Not only is the wasted gas a harmful air pollutant, it also belongs to the American public, at a lost value of more than $330 million each year.
Three Democrats, Jim Costa (CA), Henry Cuellar (TX), and Collin Peterson (MN), voted in favor of repealing the rule, despite the economic and environmental benefits, and 11 Republicans voted against it. View the complete breakdown of the 221-191 House vote.
The bill still needs to pass through the Senate, which has not yet scheduled a vote. By repealing this rule with the Congressional Review Act, BLM is also prohibited from proposing another “substantially similar” rule.
Fact Sheet: The Bureau of Land Management’s Methane and Waste Prevention Rule
Between 2009 and 2015, oil and gas operators on federal and Indian lands wasted 462 billion cubic feet of natural gas—enough to power over 6 million households for a year. This wasted natural gas belongs to the American public, at a lost value of more than $330 million each year.
BLM’s rule is an update to 30-year-old regulations and attempts to address this problem by requiring operators to take straightforward measures and precautions to reduce their waste of natural gas. These measures include setting plans for capturing natural gas before drilling wells, reducing flaring and venting where feasible, and detecting and repairing leaks. BLM developed these requirements through extensive collaboration with states, Indian tribes, and stakeholders, including the review of over 300,000 comments.
These requirements will reduce flaring by 49 percent and cut venting and leaks by 35 percent. Overall, BLM’s rule will reduce wasted natural gas by 41 billion cubic feet each year—enough to power 740,000 households. Reducing this wasted natural gas not only has great benefits for the environment, human health, and the American public, but also operators will be able to sell or use any natural gas they capture.
Even on the numbers alone, the rule’s benefits will greatly exceed its costs, by $46 million to $204 million each year.
The rule’s benefits include both the market value of the captured natural gas and the environmental benefits. In market value alone, the benefits will be between $189 and $247 million per year. The American public’s additional royalties for this gas will be $3 to $14 million each year. Altogether, the benefits will be between $209 and $403 million per year.
The rule’s costs include both the engineering compliance costs of installing and upgrading equipment and certain environmental costs, given that captured gas will generate CO2 when used as a fuel. Each year, these costs will be between $110 million and $279 million.

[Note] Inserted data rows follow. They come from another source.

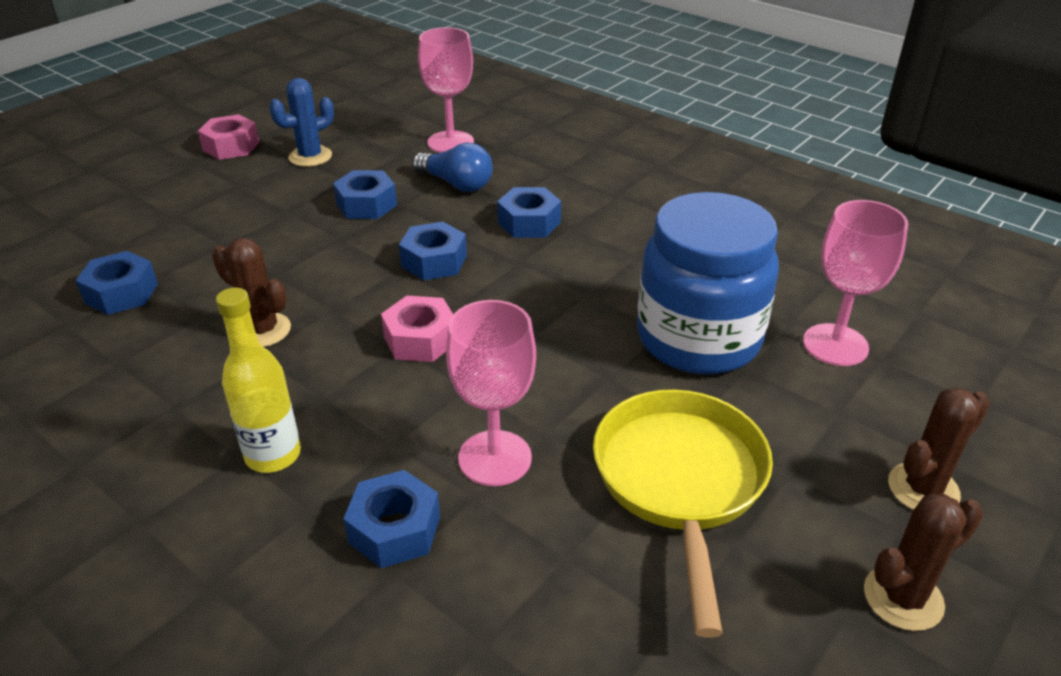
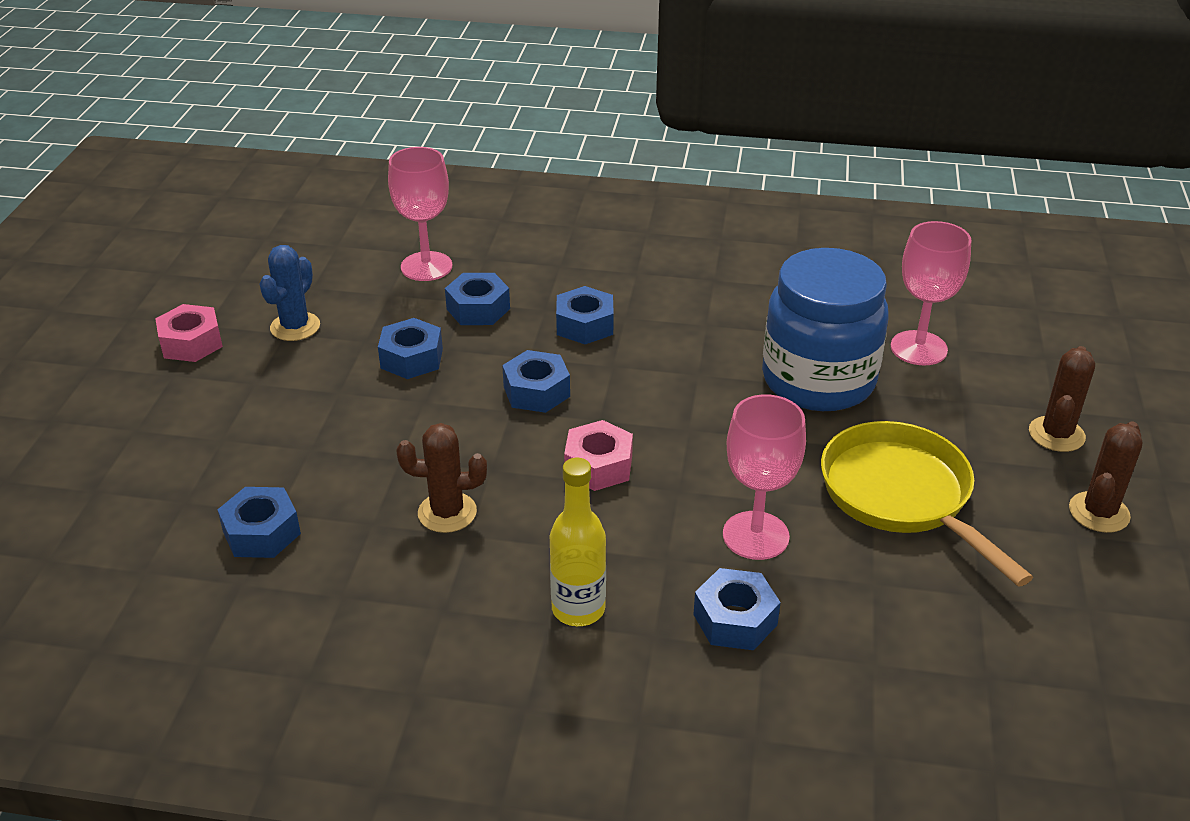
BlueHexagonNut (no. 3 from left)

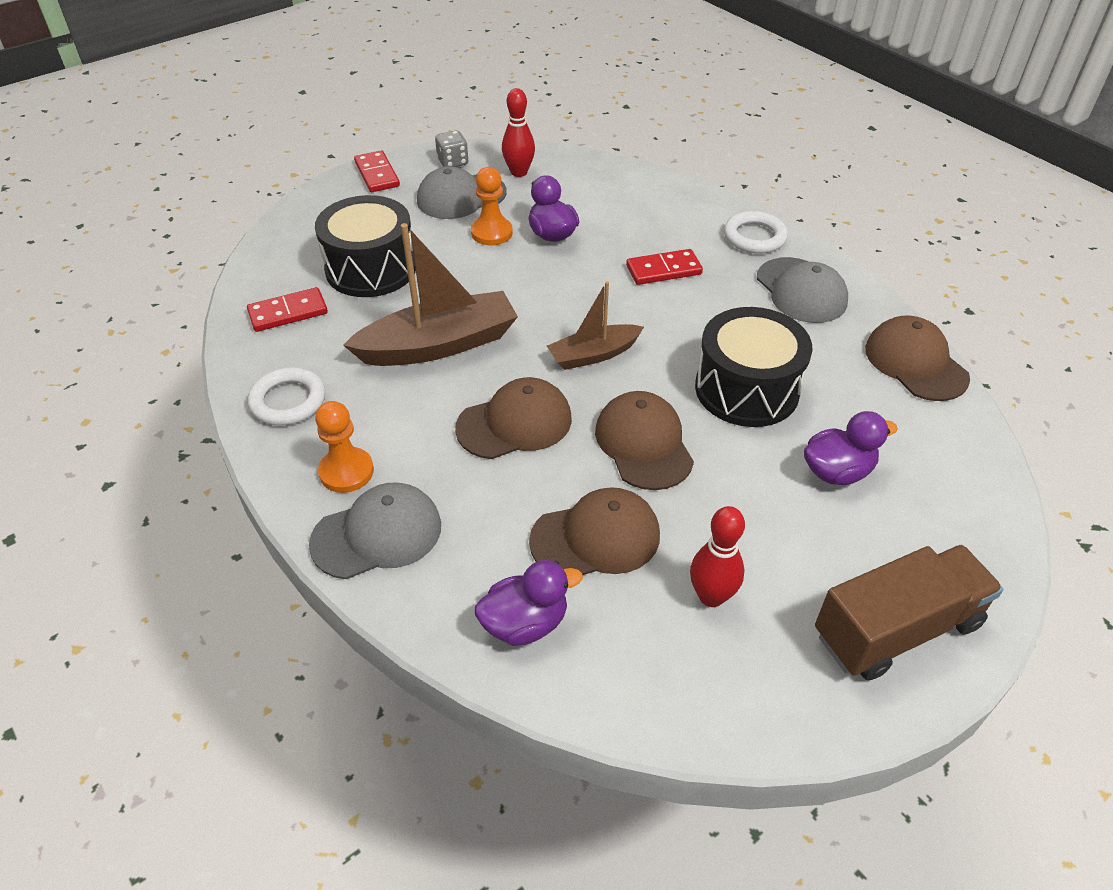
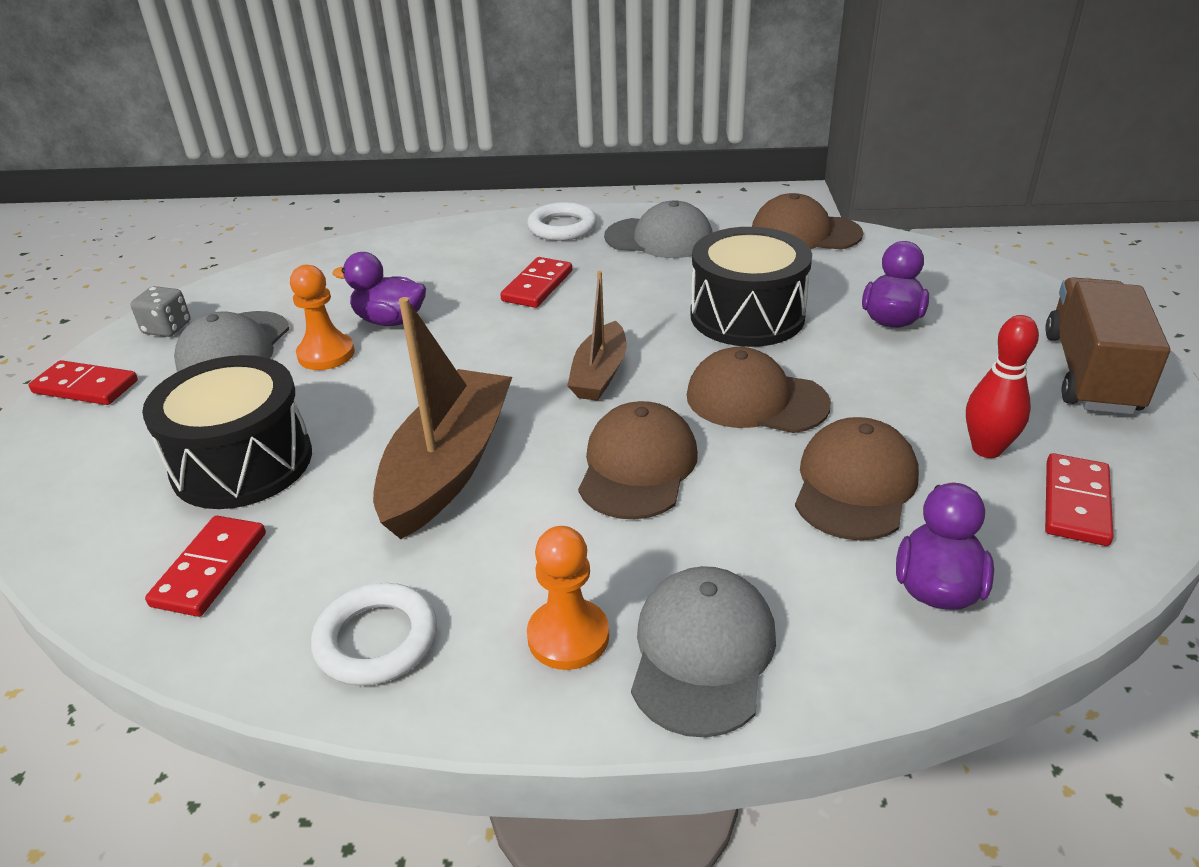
RedSkittle (no. 1 from left in the first image)
RedDomino (no. 4 from left)

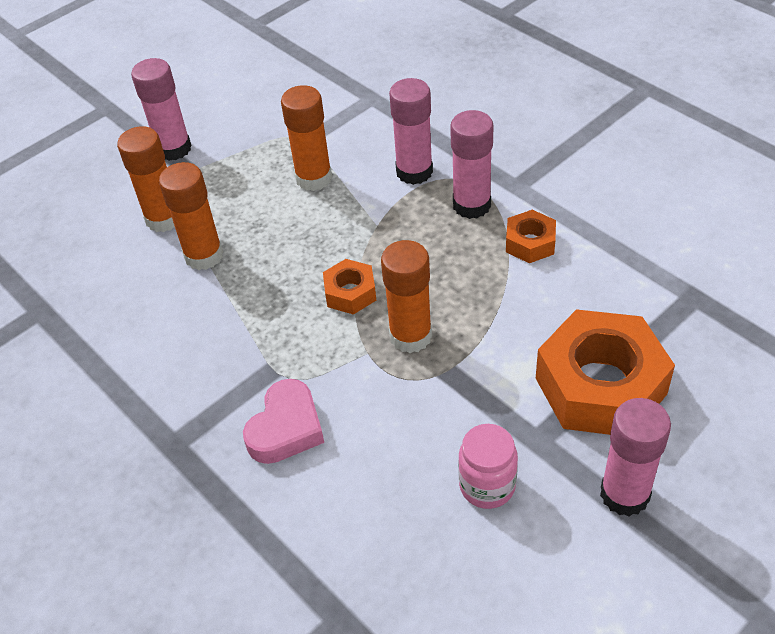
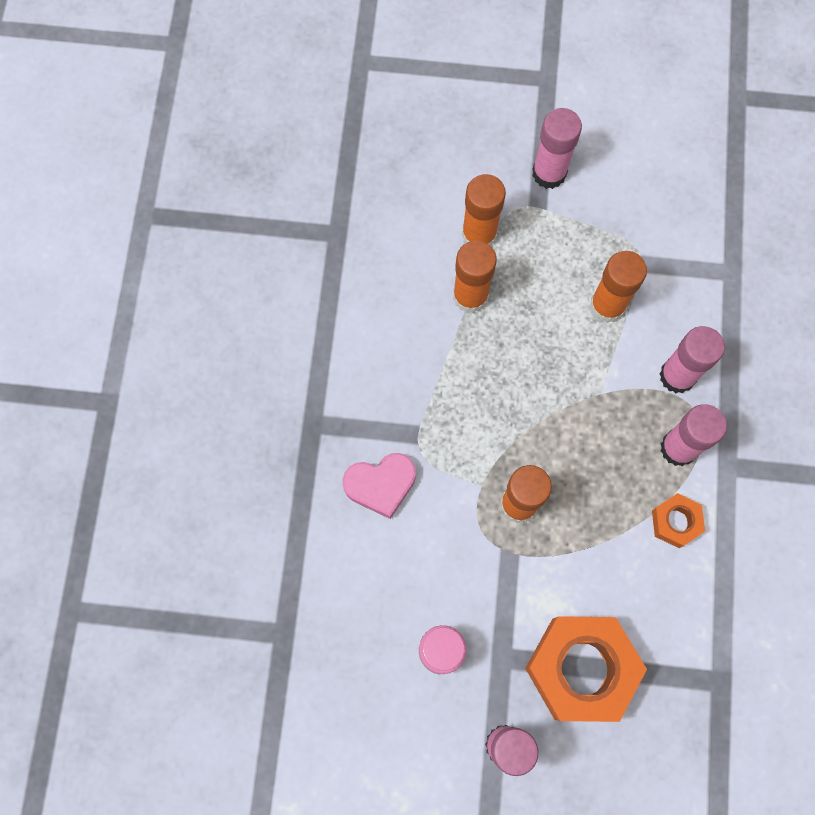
OrangeHexagonNut (no. 1 from left in the first image)

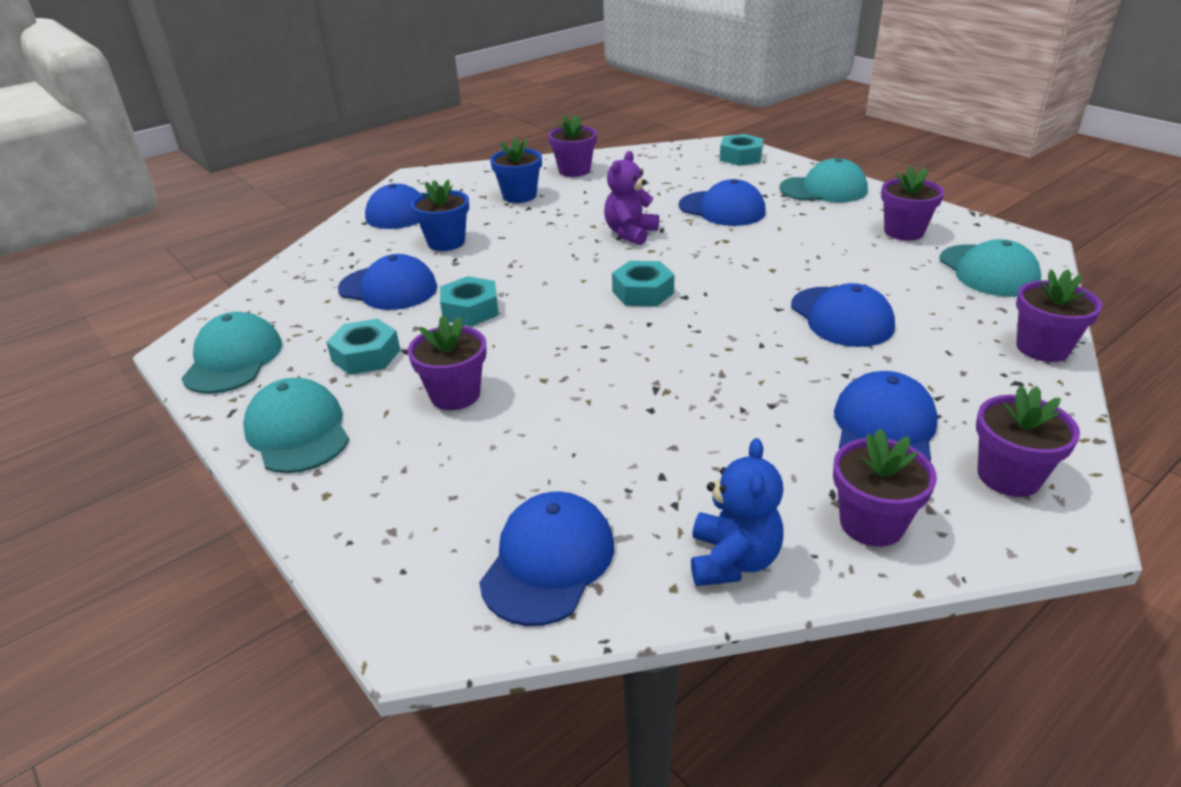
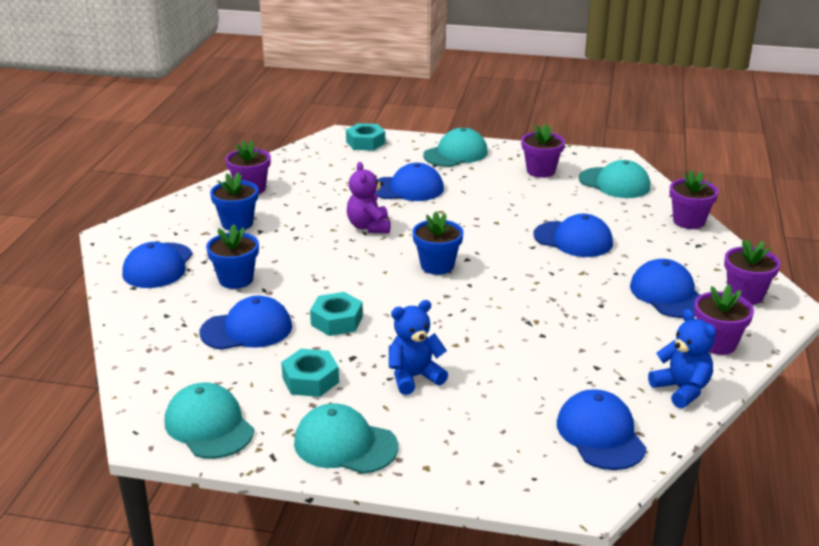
BlueTeddy (no. 1 from left)
BluePlantPot (no. 3 from left)

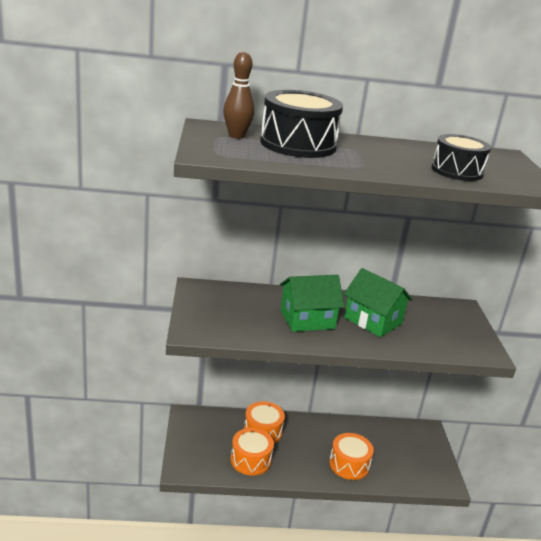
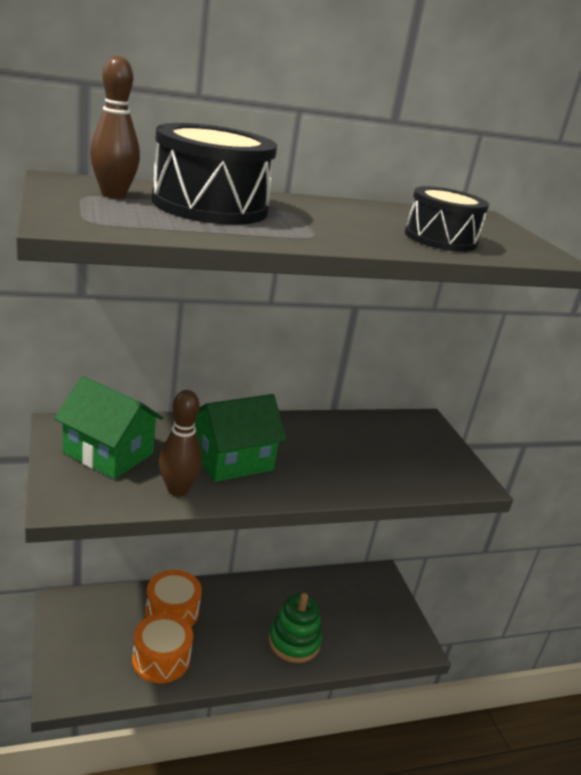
EmeraldStackingRings
EmeraldToyHouse (no. 1 from left)
DarkBrownSkittle (no. 2 from left)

The rule has also has numerous ancillary benefits, which are not easily monetized. These ancillary benefits include reductions in the release of volatile organic compounds (VOCs) such as carcinogenic benzene; reduced nitrogen oxides (NOx) and particulate matter, which cause respiratory and heart problems; and improved quality of life for the local residents who live nearby the loud nuisance of flares.
Overall, the rule is a win-win: a great value for the American public, the environment, human health, and even oil and gas operators. The requirements are reasonable and commonsense updates to 30-year-old rules that reduce waste and implement long-held American values of conservation and thrift.